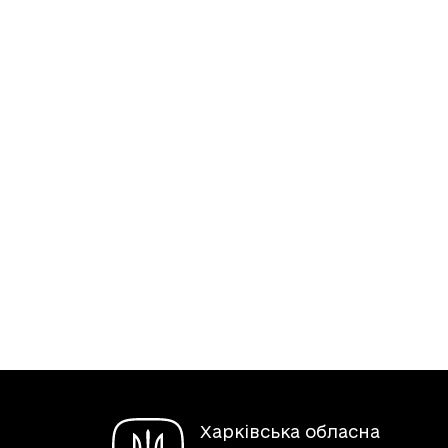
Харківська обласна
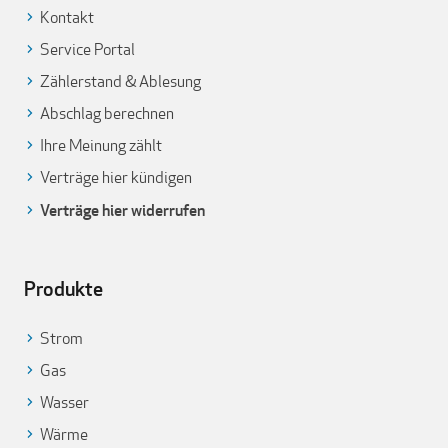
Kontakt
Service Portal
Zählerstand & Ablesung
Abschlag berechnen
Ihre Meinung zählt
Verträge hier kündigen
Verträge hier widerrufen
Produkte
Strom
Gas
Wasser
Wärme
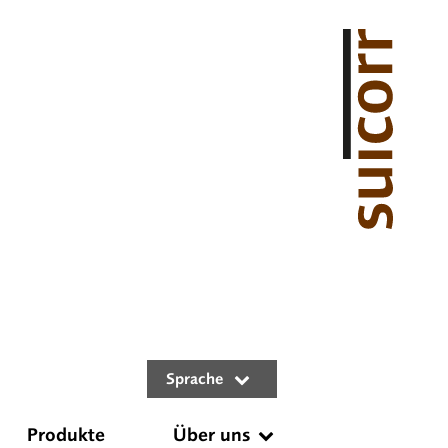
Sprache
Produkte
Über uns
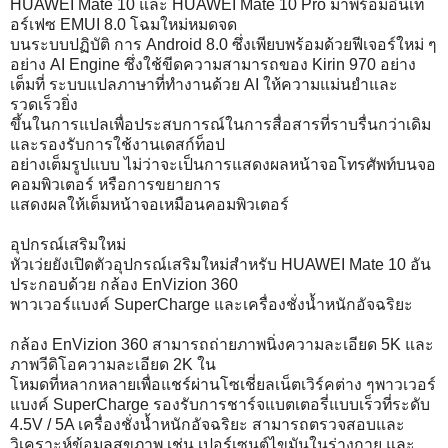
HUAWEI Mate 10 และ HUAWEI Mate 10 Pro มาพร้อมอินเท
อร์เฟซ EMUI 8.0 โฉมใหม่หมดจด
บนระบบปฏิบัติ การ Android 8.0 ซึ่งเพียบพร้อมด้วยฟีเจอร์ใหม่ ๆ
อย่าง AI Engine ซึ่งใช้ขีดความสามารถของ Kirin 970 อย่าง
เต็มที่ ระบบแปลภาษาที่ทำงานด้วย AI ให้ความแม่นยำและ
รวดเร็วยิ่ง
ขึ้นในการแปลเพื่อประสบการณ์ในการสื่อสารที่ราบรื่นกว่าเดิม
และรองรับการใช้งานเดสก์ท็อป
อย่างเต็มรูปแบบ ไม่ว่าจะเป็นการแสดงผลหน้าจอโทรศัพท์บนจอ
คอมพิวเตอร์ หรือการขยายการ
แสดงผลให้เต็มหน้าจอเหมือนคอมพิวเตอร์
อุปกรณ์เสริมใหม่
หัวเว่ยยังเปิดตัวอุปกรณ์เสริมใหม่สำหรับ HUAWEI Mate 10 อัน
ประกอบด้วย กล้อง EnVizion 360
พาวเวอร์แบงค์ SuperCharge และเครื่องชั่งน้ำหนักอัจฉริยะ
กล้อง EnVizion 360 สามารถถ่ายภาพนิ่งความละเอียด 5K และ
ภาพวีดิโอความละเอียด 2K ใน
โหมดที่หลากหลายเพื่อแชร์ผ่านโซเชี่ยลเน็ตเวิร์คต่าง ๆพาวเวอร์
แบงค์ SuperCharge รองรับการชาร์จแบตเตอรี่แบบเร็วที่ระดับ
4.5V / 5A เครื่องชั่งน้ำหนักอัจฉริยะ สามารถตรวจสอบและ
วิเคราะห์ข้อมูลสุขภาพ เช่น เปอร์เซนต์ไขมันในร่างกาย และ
= = = = = = =
Exercise directions →
Say, as a single number and nothing more, how many lines of the entries contain the word "EnVizion".

Written response →
2